My very first public sector job was in 2012 on ‘Better Public Services’ – one of the massive, ambitious transformation programmes that were en vogue at the time. My time on the programme has been quite formative so I expect I’ll write more about it in future. Today, let’s talk about the sense and senselessness of such programmes and what seems to be unique in New Zealand. I’ll only speak to my personal perspective and interpretation – I certainly don’t represent the programme and anyone else involved in it.
Better Public Services was an initiative by John Key’s government in 2012 and was made-up of 10 Results, like reducing long term welfare dependence, reducing crime, and improving interaction with government. Yours truly joined:
“Result 10: People have easy access to Public Services, which are designed around them, when they need them.”
as a Senior Designer and set to work on two of its 10 “Actions”, by which the programme organised its the work at the time.
One was to improve the metrics by which digital access and usability were being measured, but I must say not much happened there from what I remember. There was – and is – a pretty great survey called “Kiwis Count” that measures usage and satisfaction of public services – worth a look.
The “action” that became a real head-scratcher though was to “improve the usability of digital public services”. It was an odd one, a lot of the actions were concrete but this one was a broad swing - improve all usability, of all digital services? How the heck would we do that? Back then I decided to take the unclear brief as a “card blanche” and see how far we can run with it.
Perhaps the most important thing to understand about “Better Public Services” is that it was supposed to span across multiple public service organisations to really make a systemic difference (I still agree with that idea in principle). If memory serves, 11 public service organisations “signed on” to be part of the programme, each sent ELT members to be part of the steering committee.
It was supposed to be “owned” by all, but in my view, that meant that no one really felt responsible.
Early on much of our work was just trying to get a foot in the door, trying to find people in each organisation willing to talk to us about what the “actions” meant for them, and to tell us what they wanted from use.
It felt like being an agent in a cold-calling call centre. My job seemed to evolve into sales. Everyone was busy, everything took ages.
It was often just pressure from the tiers above that our programme leaders had to instigate that led to people finally taking a meeting with us. My team and I interpreted this situation with a lot of “can do” design gusto, we spend a lot of time honing our pitch.
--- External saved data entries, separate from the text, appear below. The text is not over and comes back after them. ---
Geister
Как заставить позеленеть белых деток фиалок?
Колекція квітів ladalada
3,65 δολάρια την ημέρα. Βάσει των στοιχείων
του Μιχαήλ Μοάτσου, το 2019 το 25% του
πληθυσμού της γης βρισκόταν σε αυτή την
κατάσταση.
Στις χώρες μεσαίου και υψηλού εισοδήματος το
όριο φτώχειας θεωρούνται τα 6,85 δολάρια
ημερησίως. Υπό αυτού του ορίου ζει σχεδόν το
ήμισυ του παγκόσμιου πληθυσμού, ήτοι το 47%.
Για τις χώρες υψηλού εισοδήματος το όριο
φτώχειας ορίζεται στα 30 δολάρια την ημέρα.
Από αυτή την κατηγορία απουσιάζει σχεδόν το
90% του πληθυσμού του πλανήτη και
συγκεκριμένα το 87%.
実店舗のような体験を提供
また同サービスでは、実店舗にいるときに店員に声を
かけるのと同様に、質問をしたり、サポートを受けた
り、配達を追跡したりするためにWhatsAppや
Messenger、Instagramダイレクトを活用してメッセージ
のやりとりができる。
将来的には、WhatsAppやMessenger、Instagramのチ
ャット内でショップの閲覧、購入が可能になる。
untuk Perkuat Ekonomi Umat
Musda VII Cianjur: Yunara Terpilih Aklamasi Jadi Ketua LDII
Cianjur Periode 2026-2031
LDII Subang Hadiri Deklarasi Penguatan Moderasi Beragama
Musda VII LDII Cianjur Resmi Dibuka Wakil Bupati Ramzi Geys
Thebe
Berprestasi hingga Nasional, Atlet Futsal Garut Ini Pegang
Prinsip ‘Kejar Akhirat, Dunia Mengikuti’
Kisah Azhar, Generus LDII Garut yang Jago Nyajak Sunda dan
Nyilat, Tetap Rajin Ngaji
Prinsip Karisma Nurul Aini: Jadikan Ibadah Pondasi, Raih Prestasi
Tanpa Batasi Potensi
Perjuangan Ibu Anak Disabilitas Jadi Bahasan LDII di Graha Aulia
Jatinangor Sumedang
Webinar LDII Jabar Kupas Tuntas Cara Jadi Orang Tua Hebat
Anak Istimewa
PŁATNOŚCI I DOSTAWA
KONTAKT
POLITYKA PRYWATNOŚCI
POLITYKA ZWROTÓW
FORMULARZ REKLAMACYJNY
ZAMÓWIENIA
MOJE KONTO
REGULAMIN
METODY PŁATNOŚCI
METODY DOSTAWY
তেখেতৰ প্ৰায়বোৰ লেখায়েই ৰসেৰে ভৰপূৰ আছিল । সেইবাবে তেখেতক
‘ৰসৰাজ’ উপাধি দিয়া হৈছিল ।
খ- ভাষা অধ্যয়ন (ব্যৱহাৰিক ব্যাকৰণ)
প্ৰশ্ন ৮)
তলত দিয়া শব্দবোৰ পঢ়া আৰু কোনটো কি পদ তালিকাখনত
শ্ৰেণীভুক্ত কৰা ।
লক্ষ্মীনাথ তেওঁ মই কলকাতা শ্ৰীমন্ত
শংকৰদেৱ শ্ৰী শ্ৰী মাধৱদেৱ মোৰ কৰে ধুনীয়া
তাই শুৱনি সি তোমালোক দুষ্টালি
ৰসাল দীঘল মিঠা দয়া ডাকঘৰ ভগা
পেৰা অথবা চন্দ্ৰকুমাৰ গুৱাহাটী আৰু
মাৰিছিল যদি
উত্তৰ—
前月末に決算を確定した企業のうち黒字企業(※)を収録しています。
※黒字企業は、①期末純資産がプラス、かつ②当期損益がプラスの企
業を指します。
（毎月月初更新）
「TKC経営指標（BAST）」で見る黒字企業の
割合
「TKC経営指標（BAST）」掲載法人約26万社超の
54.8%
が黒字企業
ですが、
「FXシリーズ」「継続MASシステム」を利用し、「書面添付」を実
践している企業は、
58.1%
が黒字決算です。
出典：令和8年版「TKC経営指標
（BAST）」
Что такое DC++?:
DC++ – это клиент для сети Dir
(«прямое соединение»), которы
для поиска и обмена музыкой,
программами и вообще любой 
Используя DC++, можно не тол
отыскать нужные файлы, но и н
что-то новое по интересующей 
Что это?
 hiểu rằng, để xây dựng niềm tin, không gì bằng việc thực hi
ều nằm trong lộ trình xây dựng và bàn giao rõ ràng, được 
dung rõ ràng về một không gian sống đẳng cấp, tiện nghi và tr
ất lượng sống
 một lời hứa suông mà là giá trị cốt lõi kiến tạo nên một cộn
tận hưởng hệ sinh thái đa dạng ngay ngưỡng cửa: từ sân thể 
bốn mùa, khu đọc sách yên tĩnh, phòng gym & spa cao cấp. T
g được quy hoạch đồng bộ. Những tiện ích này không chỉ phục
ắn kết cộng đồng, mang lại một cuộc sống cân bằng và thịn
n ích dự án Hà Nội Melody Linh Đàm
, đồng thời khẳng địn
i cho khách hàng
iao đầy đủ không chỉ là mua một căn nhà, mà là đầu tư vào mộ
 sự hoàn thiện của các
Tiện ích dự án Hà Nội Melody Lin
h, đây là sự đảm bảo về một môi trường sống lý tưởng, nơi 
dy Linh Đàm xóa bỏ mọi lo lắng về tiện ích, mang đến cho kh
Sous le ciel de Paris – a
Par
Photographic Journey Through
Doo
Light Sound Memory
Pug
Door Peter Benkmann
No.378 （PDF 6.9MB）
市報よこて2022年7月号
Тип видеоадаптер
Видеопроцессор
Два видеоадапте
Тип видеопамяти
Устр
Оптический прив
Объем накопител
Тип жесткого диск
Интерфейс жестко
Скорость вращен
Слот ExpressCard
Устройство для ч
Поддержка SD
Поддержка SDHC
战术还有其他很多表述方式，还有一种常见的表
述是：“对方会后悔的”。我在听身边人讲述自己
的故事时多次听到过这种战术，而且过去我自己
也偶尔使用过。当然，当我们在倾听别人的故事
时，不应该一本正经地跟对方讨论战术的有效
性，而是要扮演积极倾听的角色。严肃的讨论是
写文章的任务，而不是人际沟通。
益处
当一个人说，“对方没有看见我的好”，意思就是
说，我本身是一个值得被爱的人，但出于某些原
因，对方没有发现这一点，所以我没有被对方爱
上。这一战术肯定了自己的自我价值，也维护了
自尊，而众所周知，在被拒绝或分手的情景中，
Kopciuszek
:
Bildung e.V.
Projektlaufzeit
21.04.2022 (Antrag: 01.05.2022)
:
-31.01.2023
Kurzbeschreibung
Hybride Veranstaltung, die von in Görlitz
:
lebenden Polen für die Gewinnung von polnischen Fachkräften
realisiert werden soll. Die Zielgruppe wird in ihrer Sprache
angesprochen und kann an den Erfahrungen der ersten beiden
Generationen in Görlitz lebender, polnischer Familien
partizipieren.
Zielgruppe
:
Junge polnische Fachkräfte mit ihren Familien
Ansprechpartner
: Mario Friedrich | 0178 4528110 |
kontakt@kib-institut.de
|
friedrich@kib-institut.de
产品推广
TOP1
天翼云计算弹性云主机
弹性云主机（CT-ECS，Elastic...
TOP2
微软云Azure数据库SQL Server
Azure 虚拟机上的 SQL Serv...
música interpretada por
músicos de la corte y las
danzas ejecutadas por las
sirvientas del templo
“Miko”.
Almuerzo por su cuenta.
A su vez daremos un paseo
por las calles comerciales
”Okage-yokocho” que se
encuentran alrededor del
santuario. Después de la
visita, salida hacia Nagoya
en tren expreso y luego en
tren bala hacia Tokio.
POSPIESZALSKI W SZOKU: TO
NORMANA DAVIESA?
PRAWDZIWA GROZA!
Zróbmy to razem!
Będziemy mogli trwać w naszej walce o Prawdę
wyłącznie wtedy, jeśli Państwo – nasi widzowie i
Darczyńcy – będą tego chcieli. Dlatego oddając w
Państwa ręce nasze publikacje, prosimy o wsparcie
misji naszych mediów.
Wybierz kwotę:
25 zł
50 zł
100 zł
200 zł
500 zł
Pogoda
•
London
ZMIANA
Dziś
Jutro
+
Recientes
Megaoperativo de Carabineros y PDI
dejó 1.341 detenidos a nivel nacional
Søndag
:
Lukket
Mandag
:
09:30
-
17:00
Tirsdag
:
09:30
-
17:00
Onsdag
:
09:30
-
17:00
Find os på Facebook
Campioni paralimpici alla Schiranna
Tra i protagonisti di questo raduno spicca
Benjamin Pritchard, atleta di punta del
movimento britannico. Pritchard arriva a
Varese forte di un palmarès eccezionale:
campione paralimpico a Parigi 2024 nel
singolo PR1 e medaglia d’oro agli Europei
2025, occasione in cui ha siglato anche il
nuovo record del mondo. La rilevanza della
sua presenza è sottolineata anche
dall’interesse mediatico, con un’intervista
It wasn't hard to believe that our contacts we're genuinely busy and didn't need another thing on their plate - which we were - and what was “better public services” anyway? So we try to figure out a way in which the resources and access we had would present some kind of benefit to them.
After much wheeling and dealing we got ourselves a monthly working group (gosh, some of that business talk makes me feel ill these days) that at least a few regulars showed up for. And after a while we managed something pretty cool:
We became something of a usability “support group”, a place to rant and a shoulder to sob on.
The thing with “usability” and “customer experience” was that leaders high up in the organisations LOVED talking about it, it was ALL OVER the strategies and organisational values, and it meant NOTHING in practice – as I have described before (I’m not certain at all that this has changed more than a decade on, by the way). So the people who were charged with it in each organisation went through the same frustrating cycles, and banged their heads bloody on the same brick walls as their peers. Coming together to talk about it and two try and figure out a way to do better was relieving and bonding for a fair few.
We had come a long way when the group produced a white paper, a snappy document that described - in the view of the specialists - what it would take to make the digital public services usable and accessible. In short:
Usability and accessibility has to become a requirement, not a nice-to-have-if-we-have-time-and-money-left. We proposed metrics, projects gates and independent assessments to check that public money spent on websites and such was worth its while, and had usable results.
Outrageous, audacious, huh?
Well, that’s what one senior member of the steering committee thought when we presented the white paper to them. Their words will forever ring in my head:
“I can't believe professionals wrote this! This is unacceptable, your action is closed!”
Much after this moment was a blur, I think my manager had to escort me out of the room as I was disassociating. I left the programme soon after that – no surprise there. But as I recall it, many of my colleagues went through the same torment with their actions and we had something of a post mortem in my last weeks there.
We concluded that the righteous, necessary ambition of “Better Public Services” was never going to work while there was no good reason for organisations to genuinely put work into it - because while their leaders had “signed up”, there was no consequence to ghosting us, as they did, and no actual value from contributing.
We had received visitors from a similar programme in the UK that year, and they could point to very clear requirements, metrics and consequences that they said “forced” organisations there to change - even if that still meant being dragged screaming and kicking.
But they had both carrots and sticks to work with, as they described it. We felt we had nothing.
We could only hope for few rare slithers of action where our peers were so motivated, and people, place and time magically aligned, that some movement was possible. Out of 10 actions, one actually survived and did real good - that's the smart start initiative. I expect to write more on that some other time.
My team mates might remember this differently, but I'm still convinced that big transformation programmes like it can be successful, if New Zealand’s public service and its leaders faced up to the necessity for legally binding policy requirements for the things we deem necessary for our public benefit, and real consequences of not meeting the mark. Sigh.